I remember how I was starting to think at the beginning of college, that with a reference sheet I could pick any language and start writing in it ... you know, C++/Java/Python, it all looked the same.

Then I applied for a course in Programming paradigms, that boiled to 4 weeks of haskell and then 4 weeks of prolog.

So, definitely add prolog to your list :-) It was eye opening :)


I have an opposite sort of experience: I can't learn things fast enough if they aren't mathematical in nature. I used to think programming was disgusting because of Python(heard Java is even worse) till I came across Clojure. I immediately appreciated how the latter imitates pure math so well :) Never going back to Python. Once in a math mindset, learning anything imperative is painful.

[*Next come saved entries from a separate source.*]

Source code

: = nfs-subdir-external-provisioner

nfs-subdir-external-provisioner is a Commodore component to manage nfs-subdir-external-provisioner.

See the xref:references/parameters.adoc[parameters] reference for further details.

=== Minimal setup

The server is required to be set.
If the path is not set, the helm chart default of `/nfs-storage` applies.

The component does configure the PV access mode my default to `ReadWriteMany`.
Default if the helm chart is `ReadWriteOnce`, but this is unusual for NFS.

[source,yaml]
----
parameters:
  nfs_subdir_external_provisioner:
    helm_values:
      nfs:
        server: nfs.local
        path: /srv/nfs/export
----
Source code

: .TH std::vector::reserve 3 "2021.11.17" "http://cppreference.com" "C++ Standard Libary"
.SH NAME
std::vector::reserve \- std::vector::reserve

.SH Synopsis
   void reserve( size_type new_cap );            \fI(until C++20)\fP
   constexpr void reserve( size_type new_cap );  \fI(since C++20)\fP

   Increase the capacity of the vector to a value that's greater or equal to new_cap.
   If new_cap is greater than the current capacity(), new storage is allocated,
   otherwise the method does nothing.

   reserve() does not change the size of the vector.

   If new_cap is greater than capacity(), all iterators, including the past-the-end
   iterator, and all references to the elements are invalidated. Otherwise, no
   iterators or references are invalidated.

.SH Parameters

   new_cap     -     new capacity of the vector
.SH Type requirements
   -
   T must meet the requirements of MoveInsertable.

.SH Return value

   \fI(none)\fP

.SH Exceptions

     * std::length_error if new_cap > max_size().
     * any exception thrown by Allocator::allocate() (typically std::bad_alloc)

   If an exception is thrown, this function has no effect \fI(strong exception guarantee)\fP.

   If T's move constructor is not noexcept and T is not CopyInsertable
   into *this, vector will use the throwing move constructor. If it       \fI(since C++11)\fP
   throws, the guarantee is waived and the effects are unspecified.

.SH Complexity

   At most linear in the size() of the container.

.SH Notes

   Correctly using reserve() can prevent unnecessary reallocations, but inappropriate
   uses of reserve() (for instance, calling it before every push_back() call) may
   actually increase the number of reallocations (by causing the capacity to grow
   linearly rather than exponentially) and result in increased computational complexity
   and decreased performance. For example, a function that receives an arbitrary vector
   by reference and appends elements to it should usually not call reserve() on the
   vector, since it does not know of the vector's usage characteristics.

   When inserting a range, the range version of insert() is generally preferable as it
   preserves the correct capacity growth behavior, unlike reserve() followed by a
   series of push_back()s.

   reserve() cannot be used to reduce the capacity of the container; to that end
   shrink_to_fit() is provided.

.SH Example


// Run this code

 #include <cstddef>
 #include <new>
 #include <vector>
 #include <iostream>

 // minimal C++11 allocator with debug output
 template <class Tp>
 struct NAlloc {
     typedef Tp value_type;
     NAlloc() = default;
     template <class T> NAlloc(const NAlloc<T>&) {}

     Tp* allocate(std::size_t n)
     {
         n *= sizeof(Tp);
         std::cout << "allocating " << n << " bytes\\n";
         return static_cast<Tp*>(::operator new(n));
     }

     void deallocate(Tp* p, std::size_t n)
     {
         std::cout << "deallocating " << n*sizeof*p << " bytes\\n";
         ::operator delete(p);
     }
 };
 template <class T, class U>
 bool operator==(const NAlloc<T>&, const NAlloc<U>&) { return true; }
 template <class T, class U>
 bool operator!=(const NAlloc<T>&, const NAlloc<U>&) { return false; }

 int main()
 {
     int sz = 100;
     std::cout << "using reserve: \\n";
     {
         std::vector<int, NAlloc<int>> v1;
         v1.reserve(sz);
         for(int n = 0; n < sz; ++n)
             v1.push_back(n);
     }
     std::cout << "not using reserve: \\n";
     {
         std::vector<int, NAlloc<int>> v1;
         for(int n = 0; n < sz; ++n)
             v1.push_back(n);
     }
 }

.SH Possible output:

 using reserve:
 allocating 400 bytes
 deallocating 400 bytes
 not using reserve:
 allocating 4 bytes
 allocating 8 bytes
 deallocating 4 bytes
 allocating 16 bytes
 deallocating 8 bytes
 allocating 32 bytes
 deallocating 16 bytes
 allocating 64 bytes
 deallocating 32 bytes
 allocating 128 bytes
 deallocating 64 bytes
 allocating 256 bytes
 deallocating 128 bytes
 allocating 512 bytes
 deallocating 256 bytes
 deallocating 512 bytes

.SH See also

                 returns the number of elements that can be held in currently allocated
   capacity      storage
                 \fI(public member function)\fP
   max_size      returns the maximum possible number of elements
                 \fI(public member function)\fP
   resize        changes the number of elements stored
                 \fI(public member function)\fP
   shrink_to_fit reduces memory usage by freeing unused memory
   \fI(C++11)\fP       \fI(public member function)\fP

Curious if you've also tried Forth?


Or any other concatenative or stack-based programming language. And Agda and Idris and other dependently typed languages I feel deserve to be on this list. There's also Qi/Shen. Of course various assemblers, too. And logic languages, like Prolog, Datalog, kanren. And then...

In short: every time I thought I know "most" of what there is to know about something I soon discovered that I was wrong, and that "something" was a vast area which I didn't really explore at all except for a tiny little fraction of my immediate surroundings.


Take a look at APL. There will be three.


I think there's only two and Lisp doesn't need to be on that list, but maybe I say that because I've been using Common Lisp for so long.

Lisp ought to be easy since all you basically have to learn is: "(function parameter1 ... parameterN)".

Coming from Lisp I've been trying to learn some Haskell and holy cow syntax[1]! There's a lot to parse and know (compared to Lisp) before being able to write a small program.

[1] I know it is not literally syntax but mostly function calls, it's still a lot of extra special characters one needs to know about.


Prolog, and there'll most likely be four.


Or J, and related languages. Crazy stuff, but apparently super productive once you're used to them.